Vaccination against influenza has become more important than ever, and some may think that having a certain food allergy, such as an egg allergy, means that you should not receive the flu vaccine, as the flu vaccine contains a small amount of egg protein, but despite this, the Centers for Disease Control and Prevention recommends that you should not receive the flu vaccine. US disease control and preventionCDC) Only avoid flu vaccines if you have had a severe allergic reaction to the flu vaccine itself, not an egg allergy, according to the Cleveland Clinic website.
“People with egg allergy who receive the flu vaccine are no more at risk of developing an allergic reaction than those without egg allergy,” said infectious disease specialist Stephen Gordon.
Tips for getting a flu shot if you have had a mild or severe allergic reaction to eggs
Here’s what the CDC recommends if you’re allergic to eggs:
If only eggs cause hives (which are raised, red, itchy bumps on the skin), you can safely get the flu vaccine appropriate for your age and health anywhere.
If eggs cause swelling, difficulty breathing, dizziness, or frequent vomiting, you can get a flu shot, but it must be in a medical setting.
Keep in mind that your risk of getting the flu (which can lead to illness, hospitalization and even death) outweighs your risk of having an allergic reaction to the egg protein in the vaccine.
What to do if you have a severe allergic reaction to the flu vaccine
You shouldn’t get the flu shot if the flu vaccine itself causes you to have a severe, life-threatening allergic reaction called anaphylaxis. This can happen whether or not you’re allergic to eggs.
Because anaphylaxis develops quickly and can be fatal, the risk of a repeat episode from getting the vaccine far outweighs the risk of getting the flu.

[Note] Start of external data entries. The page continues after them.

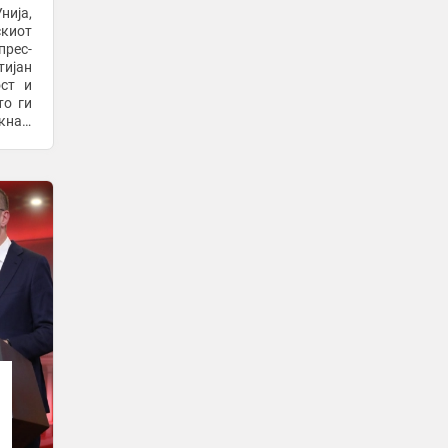
нија,
Брера Струмица со пресврт
киот
триумфираше на тестот над Санта
рес-
Луција од Малта
тијан
6 часа -
Спортска Мрежа
-
ст и
то ги
Навивач влета на терен и удри по
кнам
гостинските фудбалери!
ањето
6 часа -
Sport Media
Goyko yakovleski’s family roots – part i
(9)
6 часа -
Mactel
Кристал Палас го врати Томијасу во
Премиер лигата
7 часа -
Бриф
Жените со нарцисоидни особини
потешко простуваат, покажува ново
истражување
7 часа -
Слободен Печат
ХОРОР НА РАБОТНО МЕСТО: Двајца
работници повредени во фабрика,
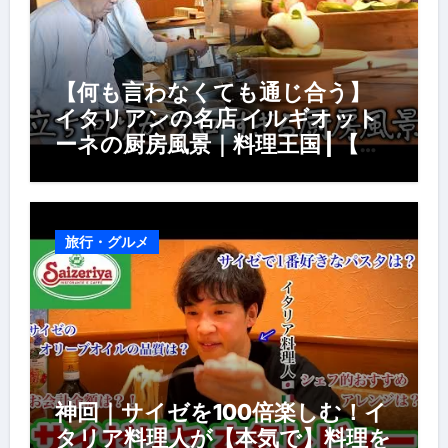
【何も言わなくても通じ合う】
イタリアンの名店 イルギオット
ーネの厨房風景｜料理王国 | 【厨
房の世界】【イタリアン】【営業
風景】
旅行・グルメ
神回｜サイゼを100倍楽しむ！イ
タリア料理人が【本気で】料理を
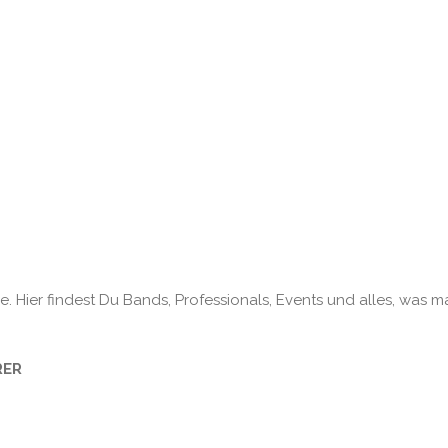
. Hier findest Du Bands, Professionals, Events und alles, was m
RER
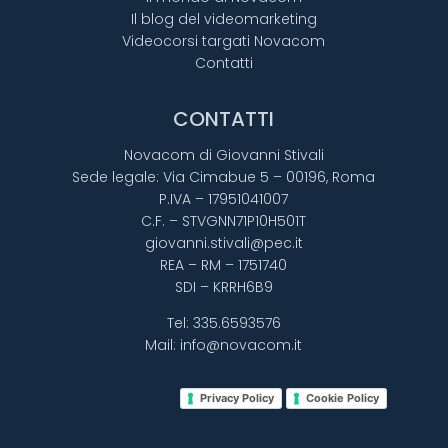
Il blog del videomarketing
Videocorsi targati Novacom
Contatti
CONTATTI
Novacom di Giovanni Stivali
Sede legale: Via Cimabue 5 – 00196, Roma
P.IVA – 17951041007
C.F. – STVGNN71P10H501T
giovanni.stivali@pec.it
REA – RM – 1751740
SDI – KRRH6B9
Tel:
335.6593576
Mail:
info@novacom.it
Privacy Policy
Cookie Policy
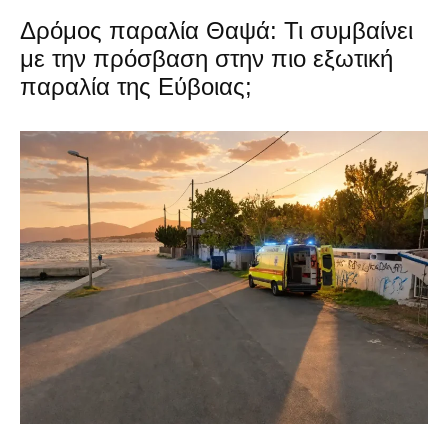
Δρόμος παραλία Θαψά: Τι συμβαίνει
με την πρόσβαση στην πιο εξωτική
παραλία της Εύβοιας;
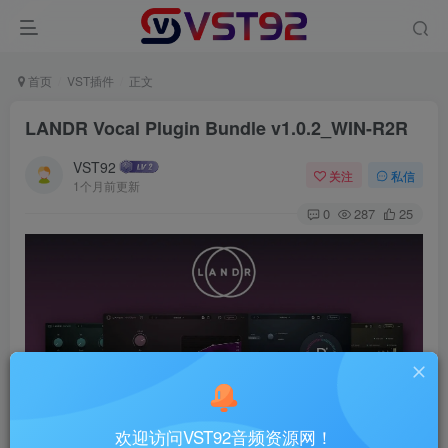
首页
VST插件
正文
LANDR Vocal Plugin Bundle v1.0.2_WIN-R2R
VST92
关注
私信
1个月前更新
0
287
25
欢迎访问VST92音频资源网！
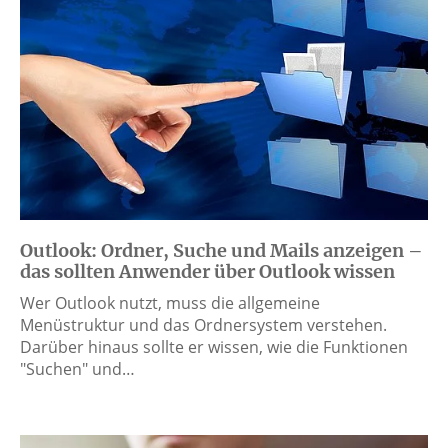
Outlook: Ordner, Suche und Mails anzeigen –
das sollten Anwender über Outlook wissen
Wer Outlook nutzt, muss die allgemeine
Menüstruktur und das Ordnersystem verstehen.
Darüber hinaus sollte er wissen, wie die Funktionen
"Suchen" und…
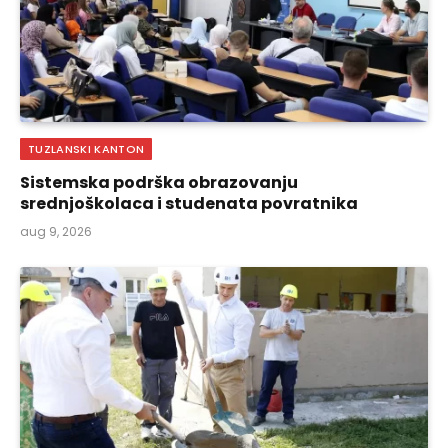
TUZLANSKI KANTON
Sistemska podrška obrazovanju
srednjoškolaca i studenata povratnika
aug 9, 2026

It’s important to understand the risks that come with any vaccine but you can rest assured that only 1.35 out of 1 million people have experienced a severe allergic reaction to a flu vaccine.
Among this small group, anaphylaxis was most often caused by an allergy to another component of the vaccine, rather than the egg.
There’s no reason why someone with a suspected egg allergy shouldn’t get a flu shot.
The best thing you can do to put yourself in a safe position is to tell your flu shot specialist doctor about your allergies ahead of time.